[Extracted records]
* * * *

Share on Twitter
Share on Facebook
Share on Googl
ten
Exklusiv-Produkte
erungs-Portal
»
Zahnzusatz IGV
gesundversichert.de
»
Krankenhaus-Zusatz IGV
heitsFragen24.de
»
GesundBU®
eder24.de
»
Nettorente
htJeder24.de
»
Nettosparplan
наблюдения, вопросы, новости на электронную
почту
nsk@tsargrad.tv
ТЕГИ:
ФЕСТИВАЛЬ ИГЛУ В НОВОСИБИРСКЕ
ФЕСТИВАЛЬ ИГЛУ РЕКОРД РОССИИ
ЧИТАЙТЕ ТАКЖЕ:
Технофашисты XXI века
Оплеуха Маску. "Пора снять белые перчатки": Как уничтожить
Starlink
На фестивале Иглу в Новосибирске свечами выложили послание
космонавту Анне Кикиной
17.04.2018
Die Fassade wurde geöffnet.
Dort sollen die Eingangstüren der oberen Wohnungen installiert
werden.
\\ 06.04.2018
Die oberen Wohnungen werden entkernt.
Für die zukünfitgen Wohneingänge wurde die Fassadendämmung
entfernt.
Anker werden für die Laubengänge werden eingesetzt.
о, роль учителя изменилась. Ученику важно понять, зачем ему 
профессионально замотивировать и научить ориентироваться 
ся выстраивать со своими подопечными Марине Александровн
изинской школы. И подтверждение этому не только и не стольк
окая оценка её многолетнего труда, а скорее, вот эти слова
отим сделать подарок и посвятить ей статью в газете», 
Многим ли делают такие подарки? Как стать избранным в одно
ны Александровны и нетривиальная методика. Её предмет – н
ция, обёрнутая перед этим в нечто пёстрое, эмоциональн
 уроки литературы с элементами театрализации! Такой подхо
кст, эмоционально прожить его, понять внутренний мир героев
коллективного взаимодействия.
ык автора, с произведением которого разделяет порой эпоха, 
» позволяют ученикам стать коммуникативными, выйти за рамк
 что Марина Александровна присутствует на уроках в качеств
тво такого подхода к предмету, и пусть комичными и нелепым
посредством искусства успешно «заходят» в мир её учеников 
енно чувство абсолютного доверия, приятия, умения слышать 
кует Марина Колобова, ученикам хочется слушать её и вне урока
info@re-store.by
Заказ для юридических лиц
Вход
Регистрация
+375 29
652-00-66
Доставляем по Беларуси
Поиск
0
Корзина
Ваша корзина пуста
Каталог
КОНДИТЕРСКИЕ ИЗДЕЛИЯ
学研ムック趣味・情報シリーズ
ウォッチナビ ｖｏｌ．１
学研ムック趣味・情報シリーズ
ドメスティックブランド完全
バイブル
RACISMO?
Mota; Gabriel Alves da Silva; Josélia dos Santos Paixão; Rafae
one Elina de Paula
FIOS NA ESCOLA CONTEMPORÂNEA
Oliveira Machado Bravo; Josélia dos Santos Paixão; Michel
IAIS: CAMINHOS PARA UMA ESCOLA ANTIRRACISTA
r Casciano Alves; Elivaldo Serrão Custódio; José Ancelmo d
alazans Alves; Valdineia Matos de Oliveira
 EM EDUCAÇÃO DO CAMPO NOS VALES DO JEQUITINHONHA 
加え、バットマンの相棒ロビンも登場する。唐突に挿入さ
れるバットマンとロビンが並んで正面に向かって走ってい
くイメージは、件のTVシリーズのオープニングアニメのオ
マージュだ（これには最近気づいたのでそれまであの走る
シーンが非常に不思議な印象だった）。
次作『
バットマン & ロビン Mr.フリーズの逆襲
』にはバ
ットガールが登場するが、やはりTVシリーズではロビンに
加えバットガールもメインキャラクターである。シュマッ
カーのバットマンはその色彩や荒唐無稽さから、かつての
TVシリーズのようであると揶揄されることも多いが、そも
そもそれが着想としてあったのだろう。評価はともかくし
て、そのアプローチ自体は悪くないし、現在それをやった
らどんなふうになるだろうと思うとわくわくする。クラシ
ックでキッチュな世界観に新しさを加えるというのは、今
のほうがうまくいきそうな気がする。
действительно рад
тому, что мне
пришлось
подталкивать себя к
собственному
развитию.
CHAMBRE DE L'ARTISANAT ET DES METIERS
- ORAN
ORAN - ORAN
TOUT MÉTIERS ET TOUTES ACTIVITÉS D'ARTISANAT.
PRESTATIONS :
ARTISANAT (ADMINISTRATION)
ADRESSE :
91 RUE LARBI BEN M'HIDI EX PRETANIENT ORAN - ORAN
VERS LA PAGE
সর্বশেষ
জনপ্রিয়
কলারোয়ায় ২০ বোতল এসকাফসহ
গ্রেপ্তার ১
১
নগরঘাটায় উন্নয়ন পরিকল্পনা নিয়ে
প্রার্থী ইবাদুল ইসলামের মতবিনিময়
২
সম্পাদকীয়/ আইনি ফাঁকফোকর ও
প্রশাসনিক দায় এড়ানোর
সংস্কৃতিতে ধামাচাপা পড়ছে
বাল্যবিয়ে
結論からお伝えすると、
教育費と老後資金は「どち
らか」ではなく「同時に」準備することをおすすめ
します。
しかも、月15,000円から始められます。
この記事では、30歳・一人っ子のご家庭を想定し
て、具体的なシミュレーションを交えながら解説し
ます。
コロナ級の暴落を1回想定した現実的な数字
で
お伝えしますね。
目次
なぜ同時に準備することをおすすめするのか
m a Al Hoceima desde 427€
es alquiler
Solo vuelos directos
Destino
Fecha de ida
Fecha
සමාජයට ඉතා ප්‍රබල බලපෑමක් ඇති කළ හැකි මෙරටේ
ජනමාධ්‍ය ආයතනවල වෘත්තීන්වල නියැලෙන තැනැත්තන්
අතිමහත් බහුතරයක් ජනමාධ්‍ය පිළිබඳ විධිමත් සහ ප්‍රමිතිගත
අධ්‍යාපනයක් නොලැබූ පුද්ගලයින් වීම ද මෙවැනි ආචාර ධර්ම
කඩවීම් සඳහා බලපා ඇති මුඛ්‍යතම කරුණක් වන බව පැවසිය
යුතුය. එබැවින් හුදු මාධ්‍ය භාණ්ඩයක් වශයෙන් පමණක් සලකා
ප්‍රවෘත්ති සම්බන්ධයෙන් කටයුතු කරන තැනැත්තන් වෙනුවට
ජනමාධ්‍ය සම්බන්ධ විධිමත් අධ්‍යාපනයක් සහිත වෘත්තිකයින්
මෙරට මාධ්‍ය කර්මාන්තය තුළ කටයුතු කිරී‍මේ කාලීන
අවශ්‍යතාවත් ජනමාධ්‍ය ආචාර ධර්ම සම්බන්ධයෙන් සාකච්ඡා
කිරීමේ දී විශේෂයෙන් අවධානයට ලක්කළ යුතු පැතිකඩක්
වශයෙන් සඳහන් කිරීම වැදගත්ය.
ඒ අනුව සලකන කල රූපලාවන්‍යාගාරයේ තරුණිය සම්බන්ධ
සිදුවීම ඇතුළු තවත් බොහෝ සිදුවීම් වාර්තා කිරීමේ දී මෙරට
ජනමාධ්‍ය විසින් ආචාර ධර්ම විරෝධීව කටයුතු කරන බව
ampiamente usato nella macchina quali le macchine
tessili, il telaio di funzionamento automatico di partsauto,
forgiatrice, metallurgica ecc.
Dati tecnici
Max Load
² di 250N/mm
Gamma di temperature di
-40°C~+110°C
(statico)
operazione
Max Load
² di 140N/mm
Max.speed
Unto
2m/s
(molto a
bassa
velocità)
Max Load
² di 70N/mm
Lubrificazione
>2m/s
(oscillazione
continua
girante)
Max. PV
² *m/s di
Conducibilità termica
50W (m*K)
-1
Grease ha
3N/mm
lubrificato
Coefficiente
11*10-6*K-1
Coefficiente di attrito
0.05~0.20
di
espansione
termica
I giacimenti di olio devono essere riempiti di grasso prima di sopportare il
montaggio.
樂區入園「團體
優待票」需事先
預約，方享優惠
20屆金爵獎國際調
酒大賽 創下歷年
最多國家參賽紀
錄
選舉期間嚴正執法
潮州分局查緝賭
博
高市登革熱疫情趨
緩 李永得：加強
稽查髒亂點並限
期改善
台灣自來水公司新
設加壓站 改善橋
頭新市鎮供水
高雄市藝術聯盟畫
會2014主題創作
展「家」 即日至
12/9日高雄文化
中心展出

* * * *

The answer should be a single number: the count of lines in the data that include the string "Josélia".

2